== What the task requires ==
Only certain lines below are wanted: those starting at the line containing "Chapter 11 Environmental" and ending at the line containing "256 2023 Community Health Assessment", both included, each retyped exactly.

START Available data

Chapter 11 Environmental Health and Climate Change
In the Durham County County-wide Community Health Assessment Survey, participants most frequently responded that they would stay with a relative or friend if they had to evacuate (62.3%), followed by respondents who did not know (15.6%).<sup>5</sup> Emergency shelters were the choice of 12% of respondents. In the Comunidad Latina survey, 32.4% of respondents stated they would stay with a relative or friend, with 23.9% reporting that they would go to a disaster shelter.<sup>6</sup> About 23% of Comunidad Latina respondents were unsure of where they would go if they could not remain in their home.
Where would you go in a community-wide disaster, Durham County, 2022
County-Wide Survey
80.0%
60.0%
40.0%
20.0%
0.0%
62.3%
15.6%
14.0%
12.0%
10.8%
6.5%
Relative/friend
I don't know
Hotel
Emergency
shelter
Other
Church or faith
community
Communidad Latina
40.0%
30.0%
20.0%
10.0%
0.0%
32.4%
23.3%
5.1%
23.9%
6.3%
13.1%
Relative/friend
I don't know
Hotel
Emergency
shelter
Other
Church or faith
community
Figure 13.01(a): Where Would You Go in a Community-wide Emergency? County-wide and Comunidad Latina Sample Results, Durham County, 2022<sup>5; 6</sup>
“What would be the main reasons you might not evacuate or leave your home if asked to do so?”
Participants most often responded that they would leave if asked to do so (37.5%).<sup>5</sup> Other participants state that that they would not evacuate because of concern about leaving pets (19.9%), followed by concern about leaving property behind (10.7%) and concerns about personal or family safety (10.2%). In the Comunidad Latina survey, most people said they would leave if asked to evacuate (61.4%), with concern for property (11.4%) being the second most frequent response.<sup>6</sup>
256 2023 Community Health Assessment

END Available data
START Available data

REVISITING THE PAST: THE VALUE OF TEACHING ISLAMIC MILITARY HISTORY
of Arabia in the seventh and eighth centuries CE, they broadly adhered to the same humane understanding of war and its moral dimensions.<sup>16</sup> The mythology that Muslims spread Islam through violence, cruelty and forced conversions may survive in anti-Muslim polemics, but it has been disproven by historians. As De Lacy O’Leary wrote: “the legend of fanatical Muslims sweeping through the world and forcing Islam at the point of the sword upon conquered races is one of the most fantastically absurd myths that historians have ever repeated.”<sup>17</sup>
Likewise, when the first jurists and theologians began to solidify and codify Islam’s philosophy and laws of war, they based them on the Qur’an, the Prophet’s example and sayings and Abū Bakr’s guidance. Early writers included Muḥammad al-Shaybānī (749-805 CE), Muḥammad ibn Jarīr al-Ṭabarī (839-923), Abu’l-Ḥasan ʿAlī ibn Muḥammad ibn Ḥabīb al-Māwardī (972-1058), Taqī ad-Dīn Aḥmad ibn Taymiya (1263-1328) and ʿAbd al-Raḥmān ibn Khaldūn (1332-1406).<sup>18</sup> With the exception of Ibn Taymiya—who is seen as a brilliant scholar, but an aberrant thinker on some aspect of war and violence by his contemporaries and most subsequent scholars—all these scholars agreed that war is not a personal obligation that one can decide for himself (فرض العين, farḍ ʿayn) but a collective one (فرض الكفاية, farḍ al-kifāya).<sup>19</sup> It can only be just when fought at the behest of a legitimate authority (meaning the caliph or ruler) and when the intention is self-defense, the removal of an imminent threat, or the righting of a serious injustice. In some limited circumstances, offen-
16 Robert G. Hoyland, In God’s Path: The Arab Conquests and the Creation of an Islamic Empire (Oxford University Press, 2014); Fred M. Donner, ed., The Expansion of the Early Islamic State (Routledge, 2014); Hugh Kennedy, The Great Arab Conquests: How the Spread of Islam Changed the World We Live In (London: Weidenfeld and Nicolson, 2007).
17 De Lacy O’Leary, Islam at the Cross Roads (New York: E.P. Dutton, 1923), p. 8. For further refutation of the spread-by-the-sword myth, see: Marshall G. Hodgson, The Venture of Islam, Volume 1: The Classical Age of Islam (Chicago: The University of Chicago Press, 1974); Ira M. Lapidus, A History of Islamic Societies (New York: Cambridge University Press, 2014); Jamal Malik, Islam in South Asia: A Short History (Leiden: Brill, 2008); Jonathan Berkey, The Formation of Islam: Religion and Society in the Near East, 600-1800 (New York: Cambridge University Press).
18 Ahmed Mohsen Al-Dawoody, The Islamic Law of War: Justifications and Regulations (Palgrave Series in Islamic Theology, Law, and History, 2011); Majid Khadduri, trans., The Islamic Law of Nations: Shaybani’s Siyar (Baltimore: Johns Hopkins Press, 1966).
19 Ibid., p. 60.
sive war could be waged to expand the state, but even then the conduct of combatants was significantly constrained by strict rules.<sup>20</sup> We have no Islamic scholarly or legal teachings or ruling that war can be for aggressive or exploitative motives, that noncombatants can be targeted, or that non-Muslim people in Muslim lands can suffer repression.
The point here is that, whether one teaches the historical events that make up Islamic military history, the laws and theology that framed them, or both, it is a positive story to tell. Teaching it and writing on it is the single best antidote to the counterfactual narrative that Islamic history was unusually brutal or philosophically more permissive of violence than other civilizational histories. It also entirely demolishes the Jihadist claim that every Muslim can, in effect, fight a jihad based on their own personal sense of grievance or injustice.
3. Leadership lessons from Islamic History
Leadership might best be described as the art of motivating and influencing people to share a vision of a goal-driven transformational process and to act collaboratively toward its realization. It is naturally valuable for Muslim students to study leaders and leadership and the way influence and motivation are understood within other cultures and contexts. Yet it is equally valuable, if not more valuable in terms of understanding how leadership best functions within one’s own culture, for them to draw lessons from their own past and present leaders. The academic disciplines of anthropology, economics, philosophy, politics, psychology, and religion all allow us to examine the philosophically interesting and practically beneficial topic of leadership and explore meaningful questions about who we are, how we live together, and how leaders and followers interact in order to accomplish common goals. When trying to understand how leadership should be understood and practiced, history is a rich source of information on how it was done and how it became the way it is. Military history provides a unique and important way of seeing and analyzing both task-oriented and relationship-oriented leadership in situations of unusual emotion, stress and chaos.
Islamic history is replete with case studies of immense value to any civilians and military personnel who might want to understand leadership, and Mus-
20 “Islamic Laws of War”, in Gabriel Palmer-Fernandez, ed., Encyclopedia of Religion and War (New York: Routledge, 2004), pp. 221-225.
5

END Available data

== Finished task ==
Chapter 11 Environmental Health and Climate Change
In the Durham County County-wide Community Health Assessment Survey, participants most frequently responded that they would stay with a relative or friend if they had to evacuate (62.3%), followed by respondents who did not know (15.6%).<sup>5</sup> Emergency shelters were the choice of 12% of respondents. In the Comunidad Latina survey, 32.4% of respondents stated they would stay with a relative or friend, with 23.9% reporting that they would go to a disaster shelter.<sup>6</sup> About 23% of Comunidad Latina respondents were unsure of where they would go if they could not remain in their home.
Where would you go in a community-wide disaster, Durham County, 2022
County-Wide Survey
80.0%
60.0%
40.0%
20.0%
0.0%
62.3%
15.6%
14.0%
12.0%
10.8%
6.5%
Relative/friend
I don't know
Hotel
Emergency
shelter
Other
Church or faith
community
Communidad Latina
40.0%
30.0%
20.0%
10.0%
0.0%
32.4%
23.3%
5.1%
23.9%
6.3%
13.1%
Relative/friend
I don't know
Hotel
Emergency
shelter
Other
Church or faith
community
Figure 13.01(a): Where Would You Go in a Community-wide Emergency? County-wide and Comunidad Latina Sample Results, Durham County, 2022<sup>5; 6</sup>
“What would be the main reasons you might not evacuate or leave your home if asked to do so?”
Participants most often responded that they would leave if asked to do so (37.5%).<sup>5</sup> Other participants state that that they would not evacuate because of concern about leaving pets (19.9%), followed by concern about leaving property behind (10.7%) and concerns about personal or family safety (10.2%). In the Comunidad Latina survey, most people said they would leave if asked to evacuate (61.4%), with concern for property (11.4%) being the second most frequent response.<sup>6</sup>
256 2023 Community Health Assessment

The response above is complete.